--- WORK TO COMPLETE ---
The entries follow. Copy every line in which "down" appears.

START RECORDS FOR THE TASK

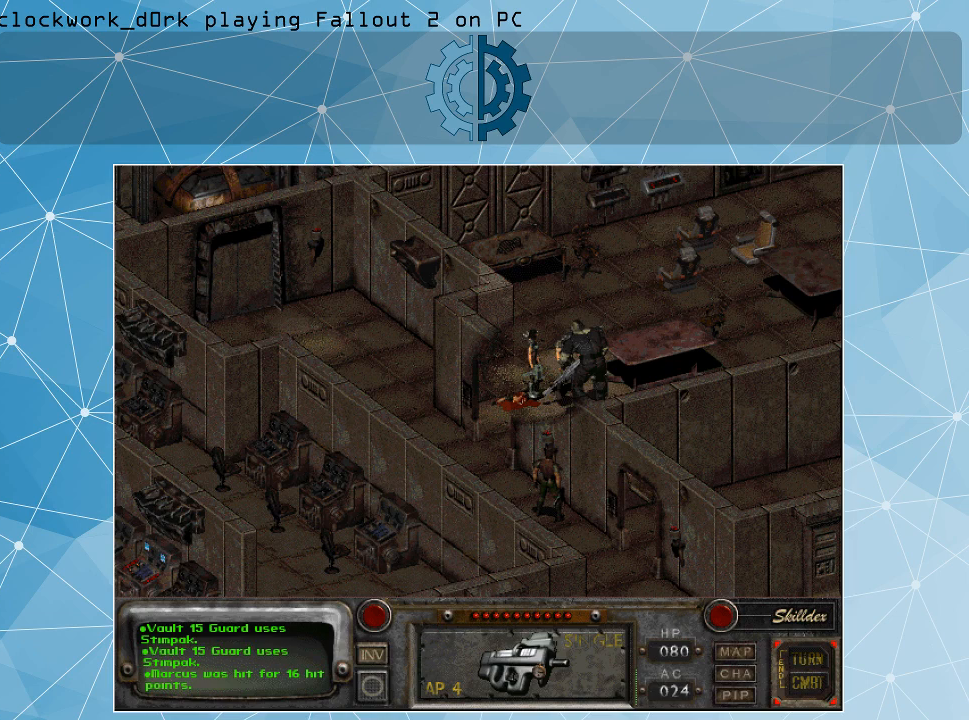
{"keys": [], "mouse": [], "events": []}
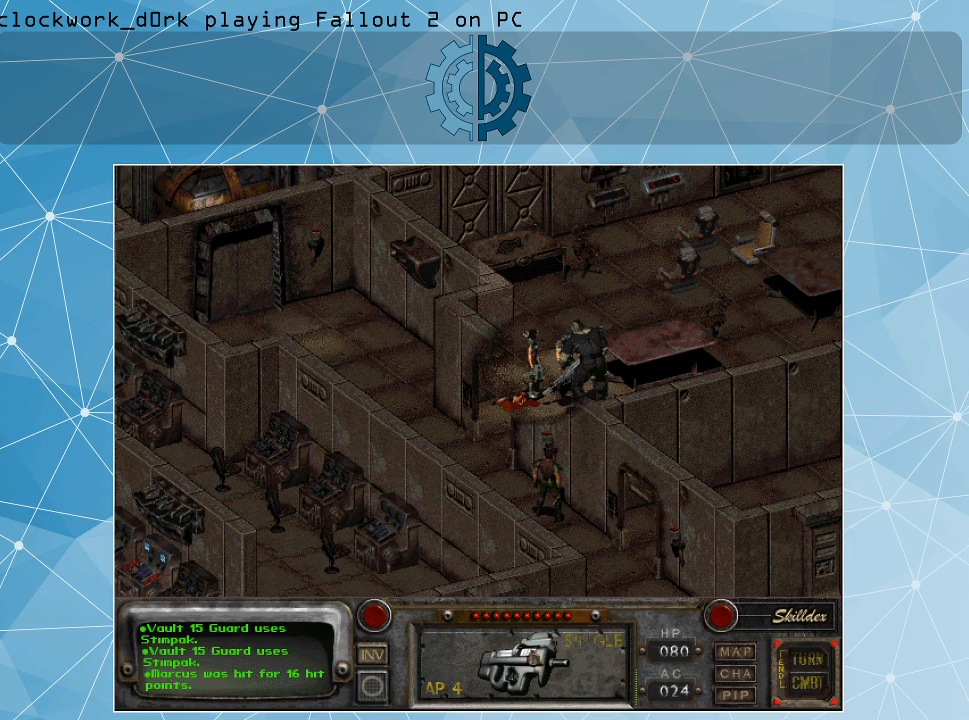
{"keys": [], "mouse": [], "events": []}
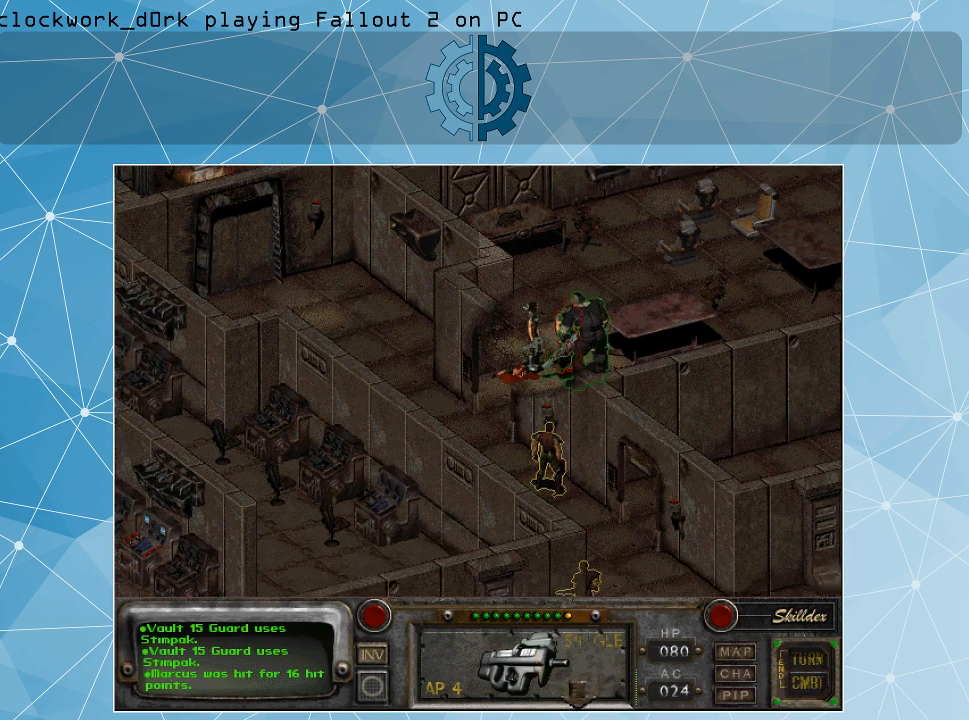
{"keys": [], "mouse": [], "events": []}
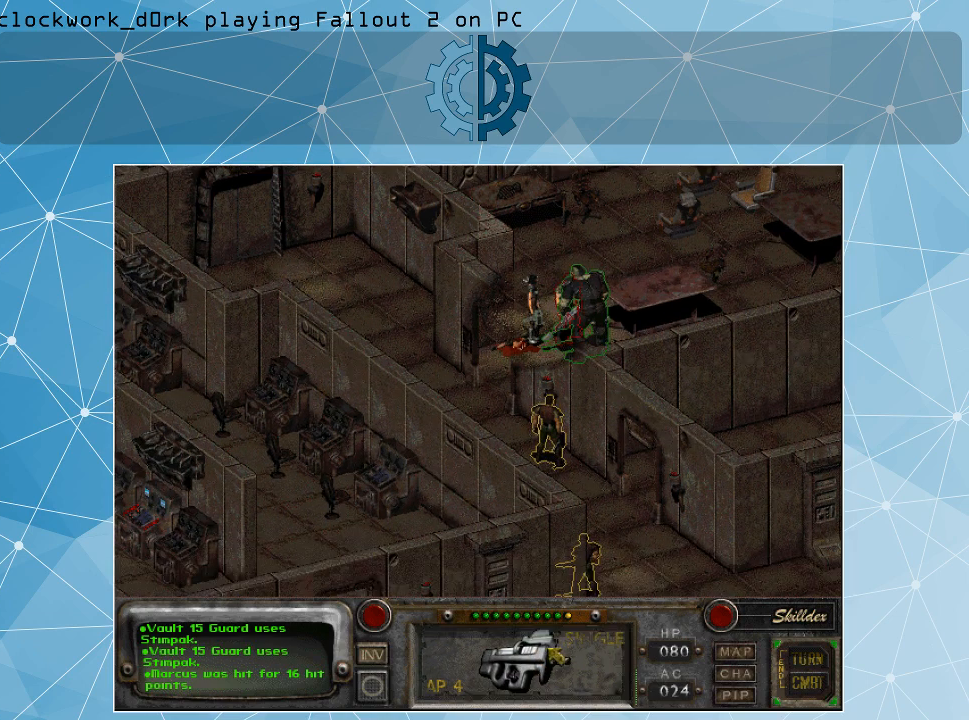
{"keys": [], "mouse": [], "events": [[33, "mouse_right", "down"], [100, "mouse_right", "up"]]}
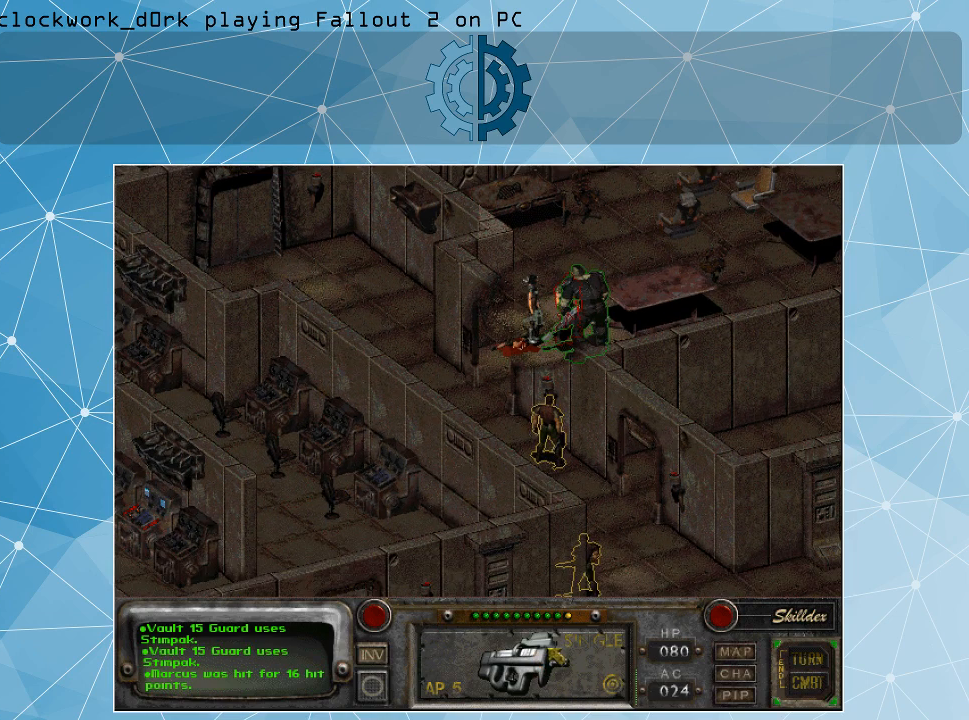
{"keys": [], "mouse": [], "events": [[33, "mouse_right", "down"], [133, "mouse_right", "up"]]}
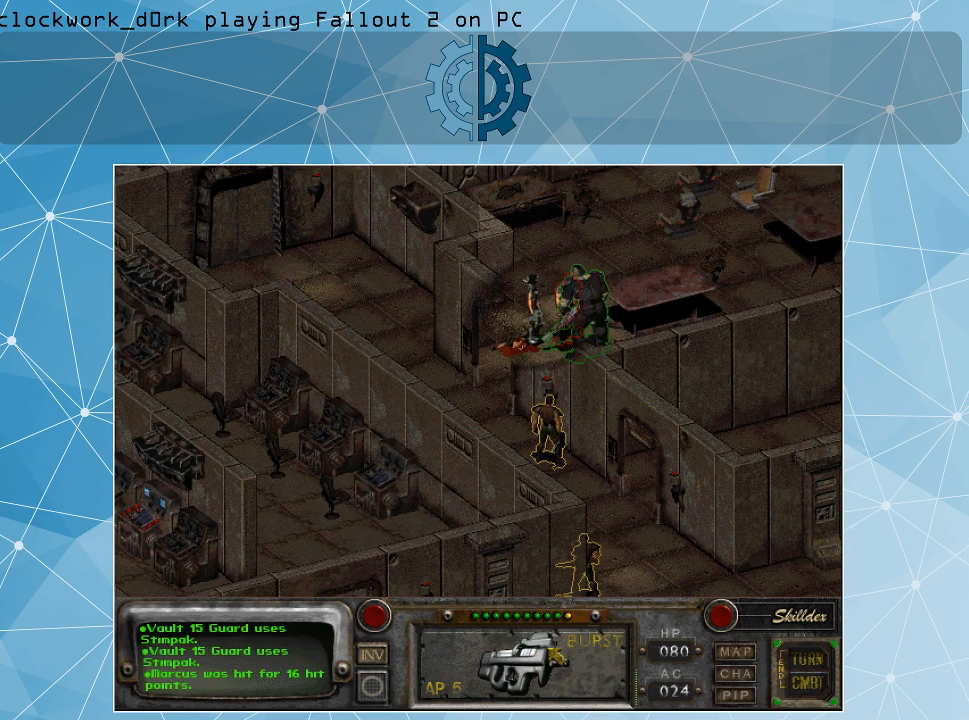
{"keys": [], "mouse": [], "events": [[100, "mouse_left", "down"], [200, "mouse_left", "up"]]}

END RECORDS FOR THE TASK

--- WRITTEN RESPONSE ---
{"keys": [], "mouse": [], "events": [[33, "mouse_right", "down"], [100, "mouse_right", "up"]]}
{"keys": [], "mouse": [], "events": [[33, "mouse_right", "down"], [133, "mouse_right", "up"]]}
{"keys": [], "mouse": [], "events": [[100, "mouse_left", "down"], [200, "mouse_left", "up"]]}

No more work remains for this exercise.